After reaching weekly tops near 1.1870 on Thursday, EUR/USD came under some selling pressure and is now hovering around the 1.1800 neighbourhood.

EUR/USD looks to data, USD

Following three consecutive daily advances, EUR/USD is now attempting to extend the weekly recovery, which appears so far limited by Thursday’s peaks in the 1.1865/70 band.

The macro scenario remains unaltered so far, where the investors’ attention keeps gyrating around the US political stalemate, relegating to a secondary role the progress of the pandemic and developments from the economic recovery worldwide.

In the euro docket, another estimate of the Q2 GDP showed the economy of the bloc is expected to contract 12.1% QoQ during the April-June period and 15.0% on an annualized basis. Additional data see the Employment Change to contract 2.8% QoQ during the same period.

Across the pond, July’s Retail Sales are forecasted to have expanded around 2.0% MoM. Further US data will see Industrial/Manufacturing Production, Capacity Utilization and the flash gauge of the U-Mich index.
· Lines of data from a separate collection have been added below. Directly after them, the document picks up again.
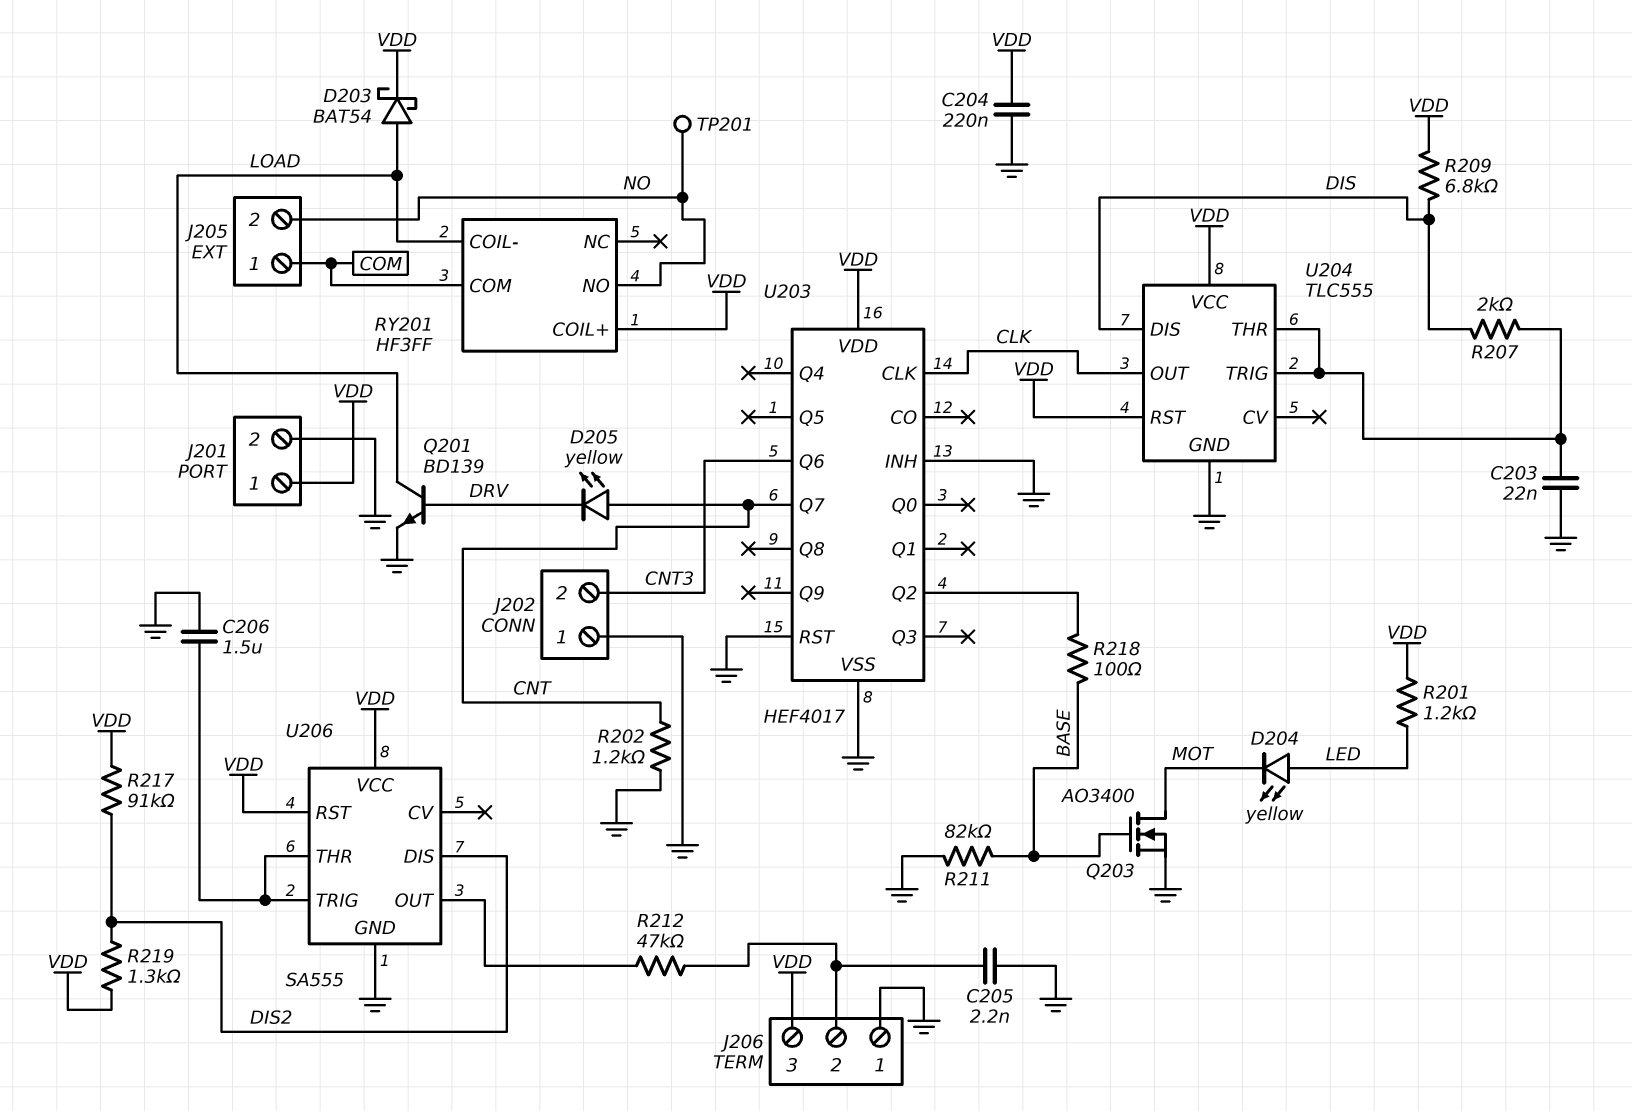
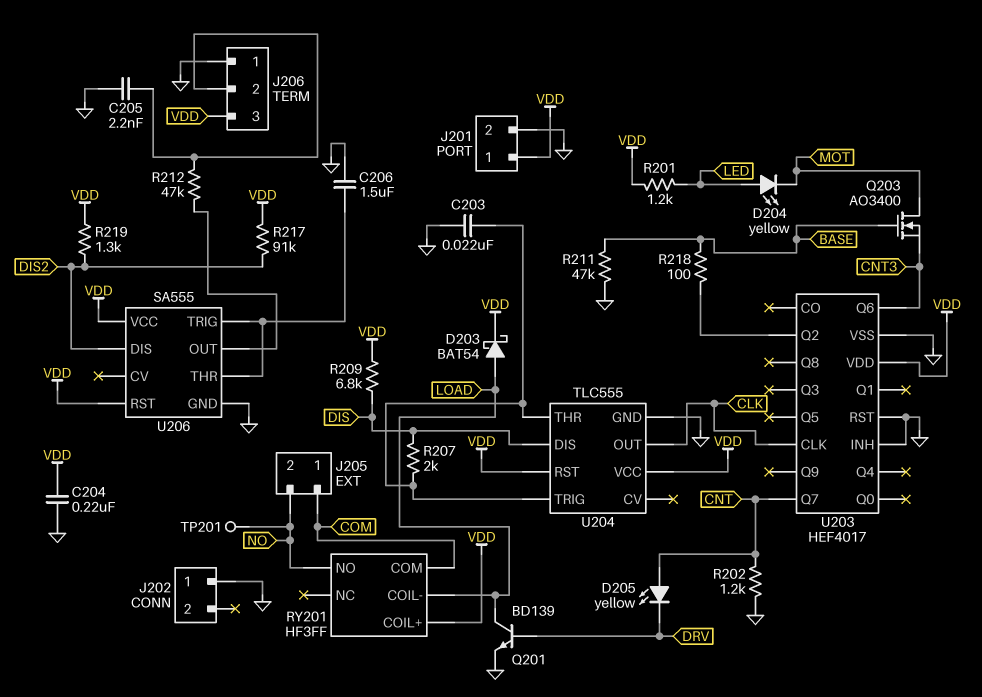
J202 pin 2: CNT3 -> none
Q203: NMOS AO3400 (G BASE, D MOT, S GND) -> NMOS AO3400 (G BASE, D MOT, S CNT3)
R211: 82k (BASE, GND) -> 47k (BASE, GND)

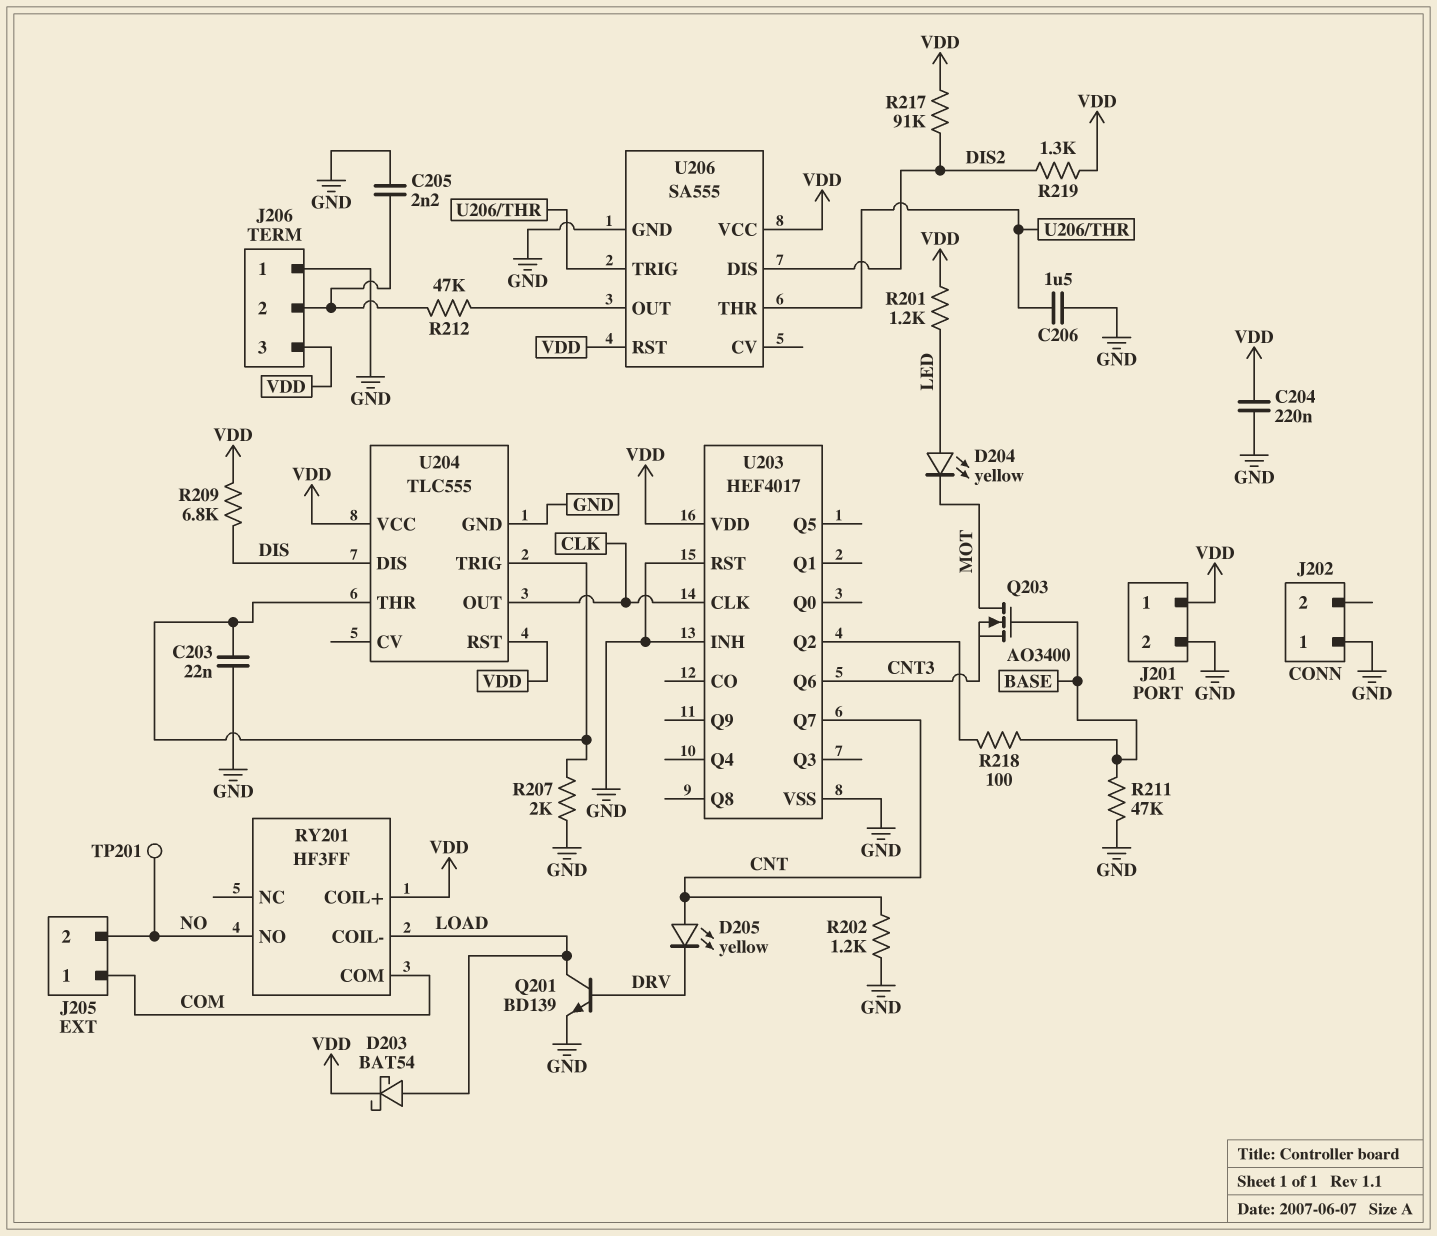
R207: 2k (DIS, U204/THR) -> 2k (GND, U204/THR)

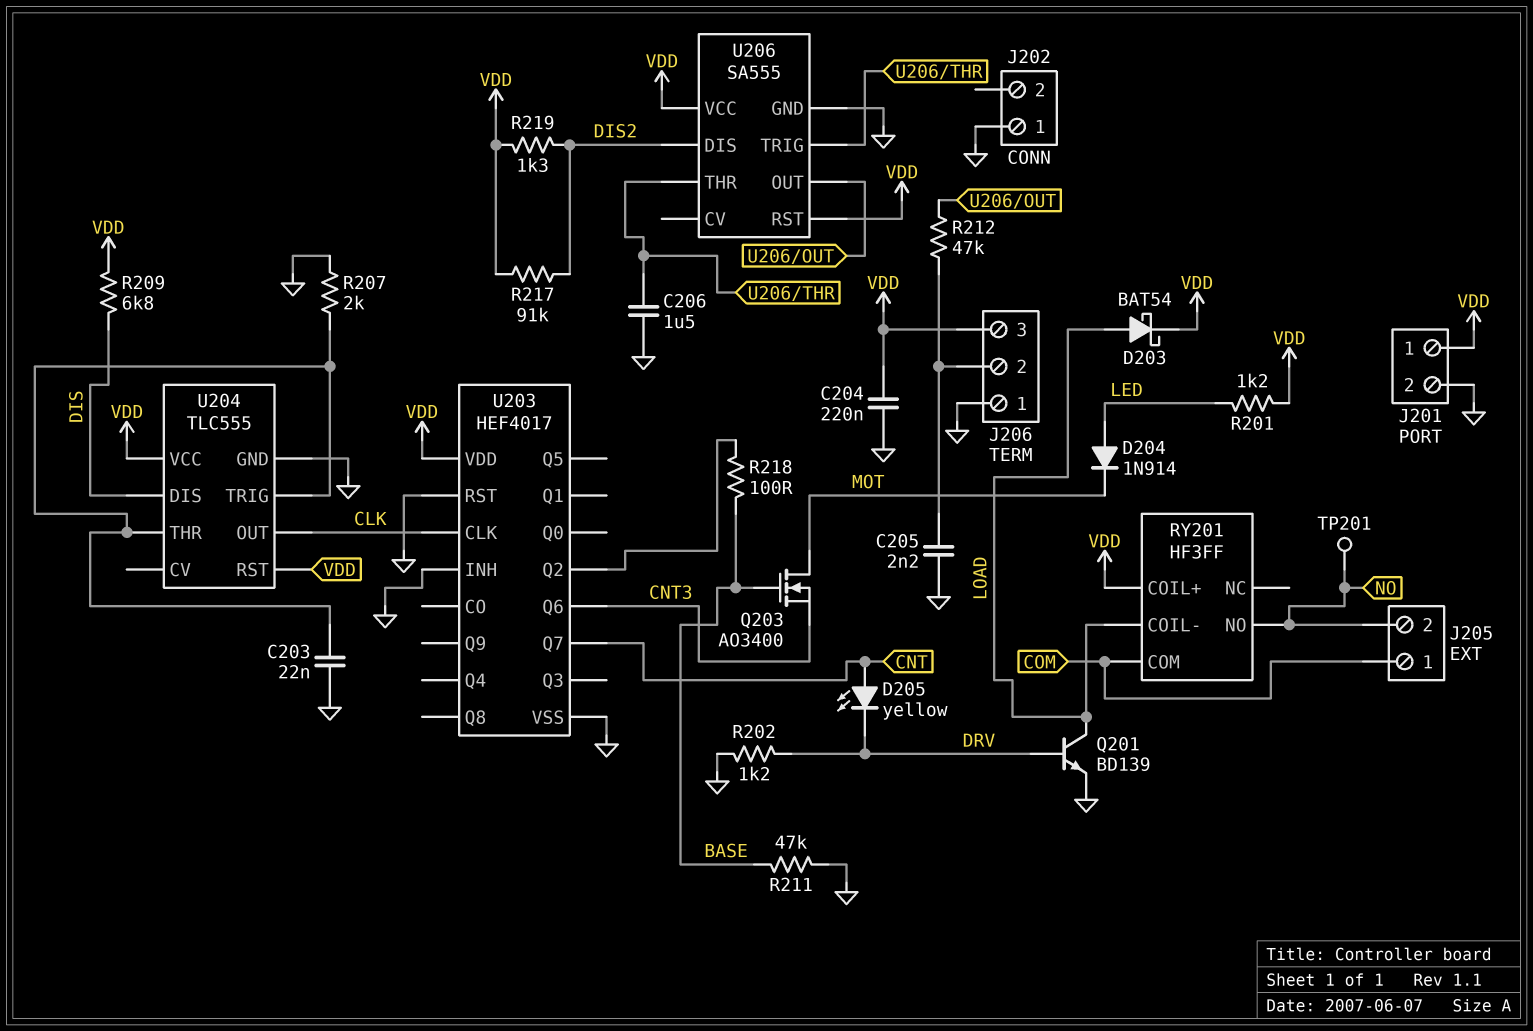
D204: LED yellow (A LED, K MOT) -> diode 1N914 (A LED, K MOT)
R202: 1.2k (CNT, GND) -> 1.2k (DRV, GND)

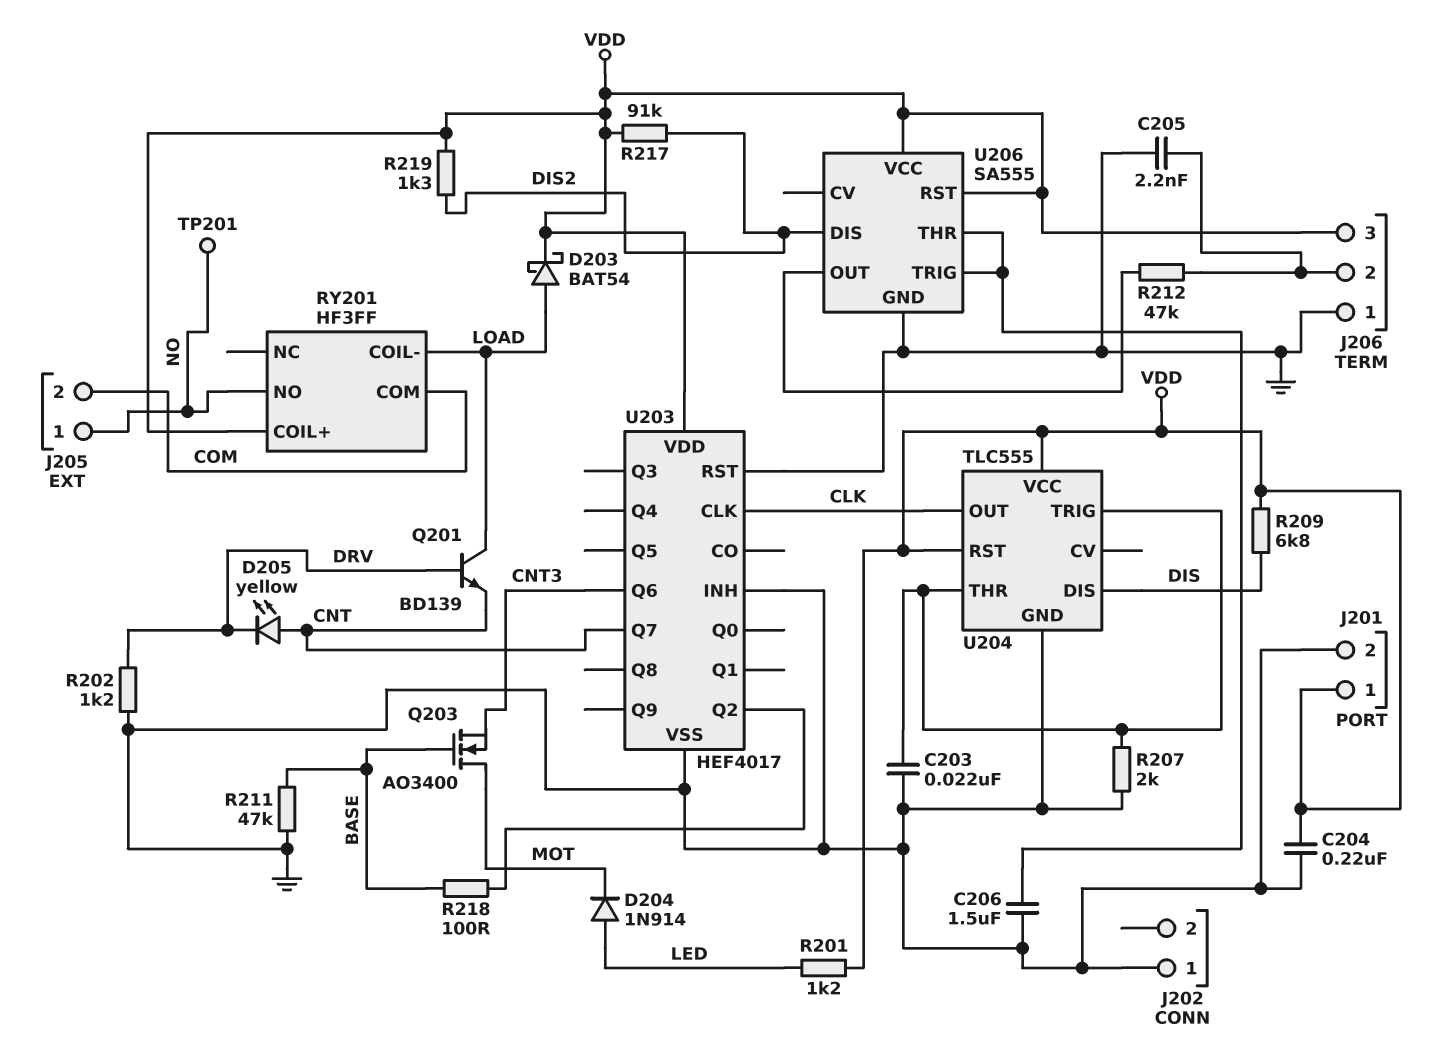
J205 pin 1: COM -> NO
J205 pin 2: NO -> COM
Q201: NPN BD139 (B DRV, C LOAD, E GND) -> NPN BD139 (B DRV, C LOAD, E CNT)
What to look for around EUR

EUR/USD pushed higher and recorded new highs near 1.1920 earlier in the month, subsequently sparking a corrective downside that met solid contention in the 1.17 region for the time being. The July-August rally, while largely triggered by broad-based dollar-selling and improved sentiment in the risk-associated universe, found extra sustain in auspicious results from domestic fundamentals, which have been in turn supporting further the view of a strong economic recovery following the coronavirus crisis. Also lending wings to the momentum around the euro appear the recently clinched deal on the European Recovery Fund – which helped putting political fears within the bloc to rest (for now) – and the solid position of the current account in the region.

EUR/USD levels to watch

At the moment, the pair is retreating 0.02% at 1.1810 and faces the next support at 1.1711 (weekly low Aug.12) followed by 1.1695 (monthly low Aug.3) and finally 1.1495 (monthly high Mar.9). On the other hand, a breakout of 1.1864 (weekly high Aug.13) would target 1.1916 (2020 high Aug.6) en route to 1.1996 (high May 14 2018).